== Source extract ==
The response? A resounding acknowledgement in what would become my most viral post to date — 2.2 million impressions of mostly people acknowledging how they related to the experience and either had done, or wished they could do the same.

At the time, I did not have the vocabulary to describe workplace financial trauma, but the experience certainly led to the development of, and my understanding of it. While ultimately, my stress response resulted in fleeing, many people are not afforded the same privilege, which is the foundation of this new term, quiet cracking. It’s the inability to fight back.

The Cost of Survival

The financial trauma that fuels quiet cracking carries costs far beyond the individual. For employees, it looks like burnout, mental health crises, loss of confidence, and feelings of entrapment.

For employers, it can show up as workers showing up physically but being disengaged mentally, which drains productivity. Retention suffers as employees silently endure for years before leaving abruptly.

For society, these cycles reinforce economic inequality, normalizes toxic work cultures, and perpetuates the myth that suffering is simply part of professional life. Declining satisfaction is not just a matter of workplace culture, it’s an indicator of unaddressed workplace financial trauma on a mass scale. However, with the rise in artificial intelligence, employees and employers alike are keenly aware of the changing landscape and the outsourcing of traditional roles. Microsoft recently released a study showing the 40 jobs most at risk by AI. This creates an added layer of tension for employees silently enduring as their future employment may be in question during a time they may not be positioned to endure joblessness or invest in upskilling.

Breaking the Cycle

The good news: both employees and employers can disrupt the cycle of workplace financial trauma and quiet cracking. Investing in workplace wellness programs with an added focus on trauma-informed financial and career counselors is just one example. Others include:

For individuals

  • Label the trauma: Recognizing that financial stress isn’t just stress but can be the result of workplace financial trauma helps reframe the experience and open pathways for healing.
  • Seek support: Financial therapy and financial counseling can offer individual and peer support that can help break cycles of shame and isolation.
  • Build an exit strategy: Even if leaving feels impossible today, creating a timeline and plan can restore agency. This can include an audit and inventory of skillsets and an opportunity to skill up appropriately. The writing isn’t just on the wall; it’s in your face. The world of work is shifting quickly, and you need to be proactive in getting ahead of it.

== Exercise data ==
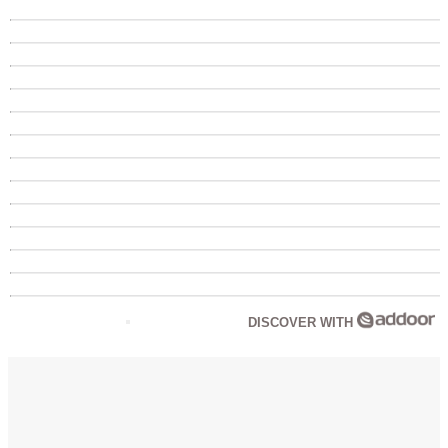
DISCOVER WITH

== Tasks for this exercise ==
- a) From the quiet cracking text, transcribe everything from "The financial trauma" down to "feelings of entrapment.".
- b) In the quiet cracking text, which company released a study showing the 40 jobs most at risk by AI?
- c) According to the quiet cracking text, what does the financial trauma behind quiet cracking look like for employees? List each item.

== Expected responses ==
- a)
The financial trauma that fuels quiet cracking carries costs far beyond the individual. For employees, it looks like burnout, mental health crises, loss of confidence, and feelings of entrapment.

- b) Microsoft

- c)
- Burnout
- Mental health crises
- Loss of confidence
- Feelings of entrapment